I am my father’s son standing in time

with my father’s face gone from sight

on the harsh summer days where the bridge

once stood on the humid shore waiting

for the sons of country boys to come

stalk the deep running fish.

The strong oak of past seasons gone,

the floods have left only foundations,

standing still, in place, showing

the character of so much weather.



Buoyancy

When I feel how the river of time

carries me along in its strong current

the sandy bottom glides by

and I see the present,

firm and unbroken.

But I think of the layers from eons uncounted

and wonder at how they have shaped the course

of my path through a universe that counts

me as a mere particle shifting with a current

that I can not direct. I can only reflect

that I am still afloat and have always been

a swimmer between the shores

of an uncertain future

content to drift the quiet stretches,

between the rapids,

to find my fortune

one ripple at a time.



First Love Goes Viral

I wonder, if I were young

in this year of plague,

you know like before

I was in my prime

and the life of juggling

was still to come.

Would I be likely

to fall in love at first sight

from six feet away

Like I did that day

long ago by the river

when a blind girl asked my name

and my eyes became hers

all in a moment?

Could I see the fine person

beneath the N95 mask?

If I had the nerve to ask

would I show up

with roses in rubber-gloved hands

and say that I liked hers

with delicate fingers

showing beautifully

beneath tight-stretched latex?

How would we find the magic moment

when PPE must fall

and our souls bare all

with courage and passion

in spite of the pall

making it hard to see

the ones we long to touch?



Summer Night Discovery

Once we lived on the stoops

on hot summer nights.

Mom kept the lights on bright

to see what we were up to.

Heat lightning traced the skyline

and mirrored the electric desires

of our fevered age.

Our fire was not rage.

It was ignited on the pages

of revealed knowledge

showing us our brightest colors

and urging us to slip into the night

where all we could see was each other.



Getting from There to Here

I am, at times, a stiff-necked fool,

a tool of my inner urges.

There were times when I served

the worst of them

and spread my apologies

behind me like a trail of regrets

through a landscape of lost wishes.


Raised on dreams and muttered prayers

I had no one to be

except a feather in the wind

looking for a better wing

and learning that flight is just

deciding not to land.

And that my one true love

is the ever receding horizon.

Chris Kleinfelter has been writing poetry since going back to college at age 40. That was 20 years ago.
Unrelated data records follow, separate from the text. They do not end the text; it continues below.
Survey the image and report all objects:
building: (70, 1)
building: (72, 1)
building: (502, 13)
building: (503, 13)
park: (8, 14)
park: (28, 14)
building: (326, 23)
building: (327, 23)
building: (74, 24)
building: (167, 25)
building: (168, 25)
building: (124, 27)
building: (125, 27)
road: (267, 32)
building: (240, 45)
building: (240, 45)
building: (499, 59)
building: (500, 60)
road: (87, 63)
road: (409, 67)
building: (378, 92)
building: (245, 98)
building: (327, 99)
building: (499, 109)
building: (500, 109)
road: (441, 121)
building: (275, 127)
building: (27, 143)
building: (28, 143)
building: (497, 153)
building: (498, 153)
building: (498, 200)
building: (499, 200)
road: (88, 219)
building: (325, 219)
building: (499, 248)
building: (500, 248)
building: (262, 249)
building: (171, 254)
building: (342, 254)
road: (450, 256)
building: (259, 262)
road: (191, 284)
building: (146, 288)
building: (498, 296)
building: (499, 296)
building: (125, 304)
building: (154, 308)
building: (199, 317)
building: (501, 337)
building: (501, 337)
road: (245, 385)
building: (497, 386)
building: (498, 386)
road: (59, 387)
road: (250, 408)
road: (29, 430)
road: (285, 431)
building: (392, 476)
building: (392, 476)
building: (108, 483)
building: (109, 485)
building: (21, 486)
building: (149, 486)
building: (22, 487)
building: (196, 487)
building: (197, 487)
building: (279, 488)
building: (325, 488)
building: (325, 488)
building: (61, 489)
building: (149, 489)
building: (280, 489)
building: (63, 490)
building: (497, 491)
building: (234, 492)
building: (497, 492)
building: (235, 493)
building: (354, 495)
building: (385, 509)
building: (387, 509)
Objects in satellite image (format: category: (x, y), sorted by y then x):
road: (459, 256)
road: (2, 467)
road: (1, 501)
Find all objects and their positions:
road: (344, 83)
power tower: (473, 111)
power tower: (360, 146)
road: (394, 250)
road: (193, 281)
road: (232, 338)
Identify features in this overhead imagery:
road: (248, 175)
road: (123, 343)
He won awards for poems submitted to the campus literary journal, Thoughts Beyond Insanity. Following that his work was published in the literary journal, Harrisburg Review, and The Villager, published by The Bronxville Women’s Club. Most recently he won third place in Tidepools, the literary journal of Peninsula Community College in Port Angeles, Washington.